Segundo a reportagem, o principal alvo da investigação é o empresário Fabrício de Souza Almeida, apontado pela PF como suspeito de financiar um esquema milionário ligado ao comércio ilegal de pedras preciosas e à movimentação financeira considerada incompatível com a estrutura das empresas investigadas.
As investigações começaram em 2020, após uma abordagem da Polícia Rodoviária Federal na BR-174. Durante a fiscalização, Fabrício e outro homem teriam apresentado informações contraditórias sobre o trajeto da viagem entre Roraima e Rondônia.
De acordo com a PF, os dois afirmaram inicialmente que haviam saído de uma fazenda localizada no município de Iracema, em Roraima. No entanto, registros levantados pelos investigadores apontariam deslocamentos por Manaus e Porto Velho.
Ainda conforme o Metrópoles, a investigação também recuperou antecedentes de Fabrício relacionados ao comércio ilegal de diamantes. Os autos apontam que ele foi preso em flagrante em 2010 durante a Operação Roosevelt, da Polícia Federal, em Rondônia, ocasião em que diamantes e dinheiro em espécie foram apreendidos.
As apurações também identificaram conexões entre o empresário e pessoas investigadas em outras operações ligadas à lavagem de dinheiro, garimpo ilegal e contrabando de pedras preciosas.

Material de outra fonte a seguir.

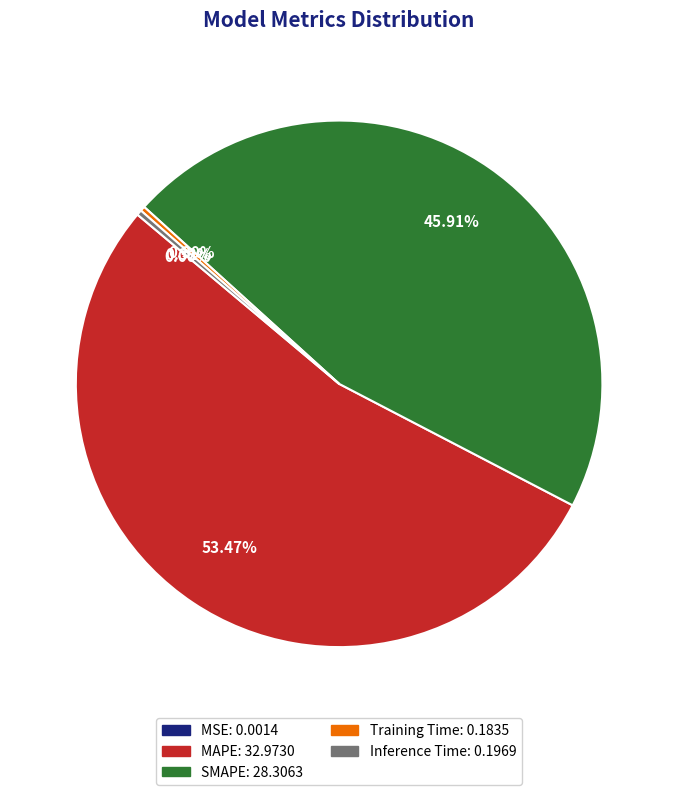

Does any single category account for the majority?

Yes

Outro ponto destacado pela investigação envolve a Fazenda J. Bastos, propriedade declarada por Antonio Denarium à Justiça Eleitoral durante a campanha de 2018. Segundo a PF, investigados ligados ao esquema utilizaram o endereço da fazenda como referência em documentos e informações levantadas durante as diligências.

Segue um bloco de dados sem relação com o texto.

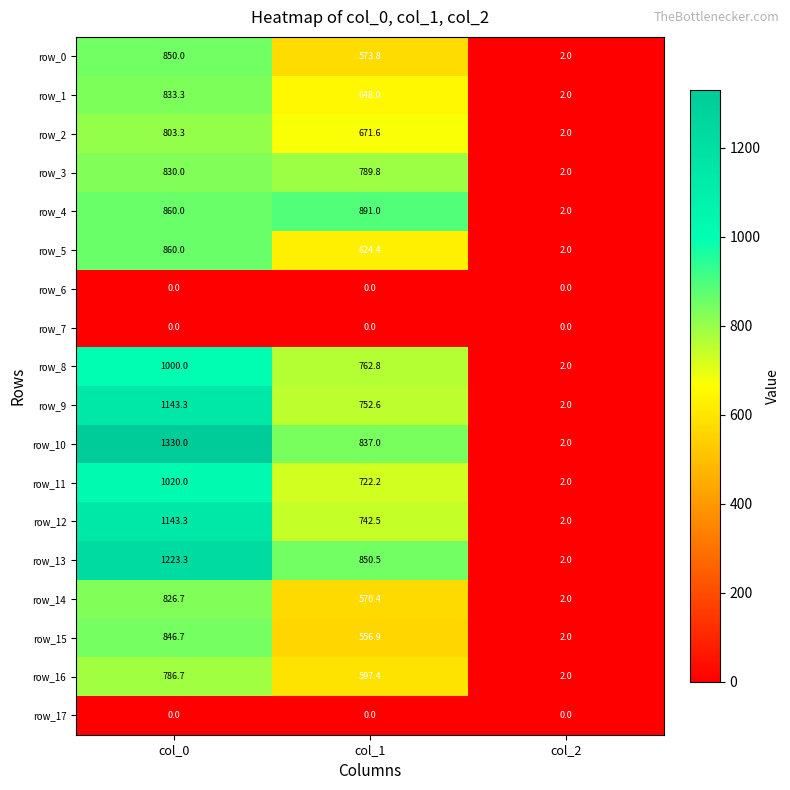

Which series has the largest range (max minus min)?

row_10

A reportagem também cita uma publicação antiga em rede social na qual Denarium teria chamado um sobrinho de “the diamond king”, expressão em inglês que significa “rei do diamante”.
Um dos focos centrais das investigações é a empresa FB Serviços, registrada em nome de Fabrício de Souza Almeida. Conforme os investigadores, a empresa teria movimentado mais de R$ 6 milhões em poucos meses, apesar de não possuir funcionários registrados, veículos ou estrutura operacional compatível com o volume financeiro identificado.
Relatórios do Conselho de Controle de Atividades Financeiras (Coaf) apontaram movimentações consideradas incompatíveis com a atividade econômica declarada pela empresa, além de saques em espécie e transferências sucessivas entre pessoas ligadas ao grupo investigado.
Além da investigação envolvendo diamantes, Fabrício e a tia dele, Vanda Garcia de Almeida, tornaram-se réus na Justiça Federal em uma ação relacionada ao financiamento de garimpo ilegal na Terra Indígena Yanomami. Segundo o Ministério Público Federal, o grupo teria movimentado cerca de R$ 64 milhões entre 2017 e 2021.
Os investigados respondem por crimes como organização criminosa, lavagem de dinheiro e usurpação de bens da União. Durante operações policiais, foram apreendidos equipamentos de garimpo, registros de voos, pagamentos a pilotos e documentos relacionados ao transporte de minério.